You can use SearchAsync
to manually identify the most relevant documents and pieces of documents from your vector store. This can be useful for providing semantic search capabilities across your site, or for identifying text to inject into prompts as a form of Retrieval Augmetnation Generation (RAG). However, if you're working with RAG, there's a chance you might be better off using the AskAsync
method instead, as we'll see next.
Question answering with KernelMemory and LLM
If your end goal is to provide a reply to the user from a query they sent you, you should consider using Kernel Memory's AskAsync
method.
AskAsync
uses the text model to summarize the result of a search and provide that string back to the user.
The code for this is extremely straightforward:
1string question = console.Ask<string>("What do you want to ask?");
2console.MarkupLineInterpolated($"[yellow]Asking '{question}'...[/]");
3
4MemoryAnswer answer = await memory.AskAsync(question);
5
6console.WriteLine(answer.Result);
This provides a text output from your LLM as you would expect:
As you might imagine, the AskAsync
method takes significantly longer than SearchAsync
because it effectively is performing the search as a RAG search and then using the results to chat with the underlying LLM.
If you need information about the sources cited, those are also available in the MemoryAnswer
, which can be helpful for diagnostic / logging purposes or simply to let the user know what was used in answering their question - or giving them additional links to investigate.
Kernel Memory Extensions and Integrations
Kernel Memory is a very powerful and flexible library with a simple API and good behaviors out of the box. It has a high degree of customizability in terms of those default behaviors for the times when you need additional control.
For example, you can customize the prompts Kernel Memory uses for fact extraction and summarization, giving you more control of its behavior as a chat partner.
Additionally, Kernel Memory has a number of different deployment models, ranging from in-process MemoryServerless
implementations like the one described in this article to pre-built Docker containers, to web services.

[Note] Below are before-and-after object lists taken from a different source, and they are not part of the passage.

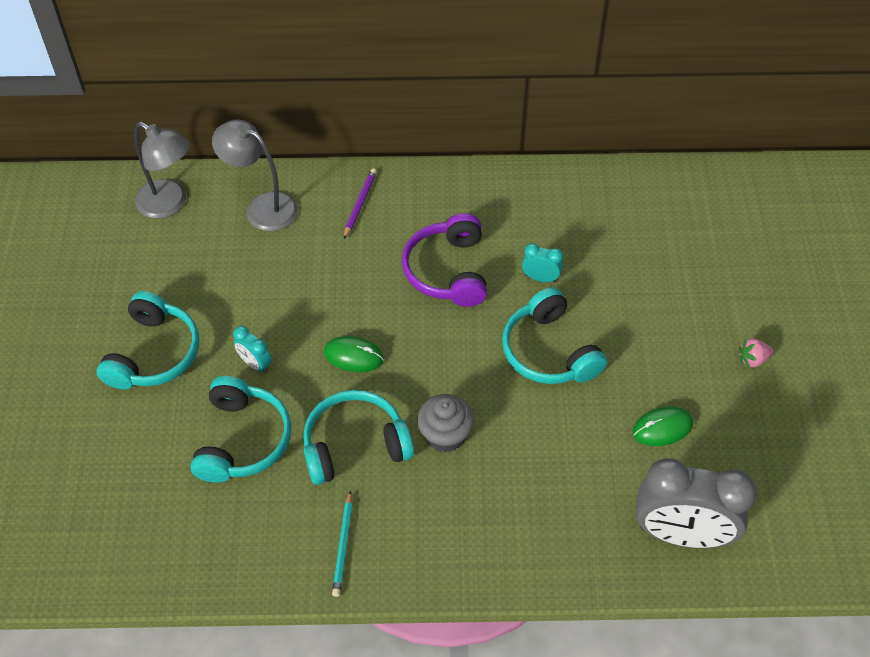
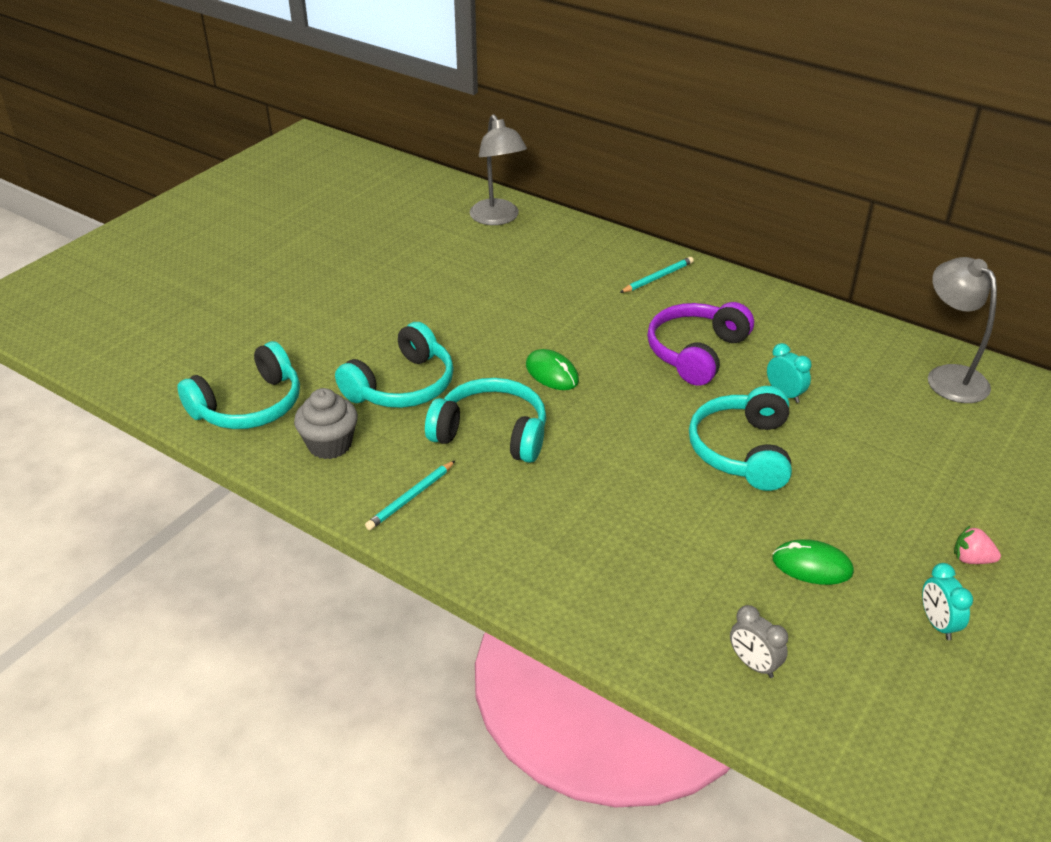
camera: 35 degrees right, 15 degrees down
turquoise headphones [97,291,199,390] -> turquoise headphones moved to [177,341,300,429]
grey lamp [212,120,298,231] -> grey lamp moved to [928,257,997,403]
turquoise clock [233,326,272,373] -> turquoise clock moved to [922,563,973,640]
purple pencil [344,169,377,239] -> turquoise pencil [620,257,694,293]
grey cupcake [417,394,474,452] -> grey cupcake moved to [294,388,358,459]
grey clock [636,458,757,548] -> grey clock [730,605,788,678], size x0.43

Kernel Memory was also built with Semantic Kernel at least partially in mind. While Semantic Kernel has its own built-in vector store capabilities, they're harder to use than Kernel Memory's options and don't have as many ingestion options. As a result, you can connect Kernel Memory into a Semantic Kernel instance, providing a RAG data source for your AI orchestration solution. In fact, there's even a pre-built SemanticKernelPlugin NuGet package built just for this purpose.
Conclusion
I'm absolutely enamored with the Kernel Memory library and see a lot of uses for this technology including:
- Simple RAG search and question answering for web applications
- Indexing existing knowledge sources like Confluence or Obsidian vaults
- Providing a cost-effective and secure option for document ingestion, ensuring document data never leaves the network
If you're curious about Kernel Memory, I'd encourage you to take a look at the GitHub Repository containing this article's code and try things yourself.
I'll be writing more about Kernel Memory in a chapter in my next technical book which releases in Q3 2025, and I'm looking at revising my Digital Dungeon Master solution to take advantage of the Kernel Memory / Semantic Kernel integration. I can also see some very real ways where Kernel Memory can help offer some of Leading EDJE's current and prospective clients additional value, capabilities, and cost savings so I'm excited to share this technology with the broader technical community.
It's a great time to be doing AI and ML in .NET and I'm elated to have Kernel Memory as a tool in my toolbox.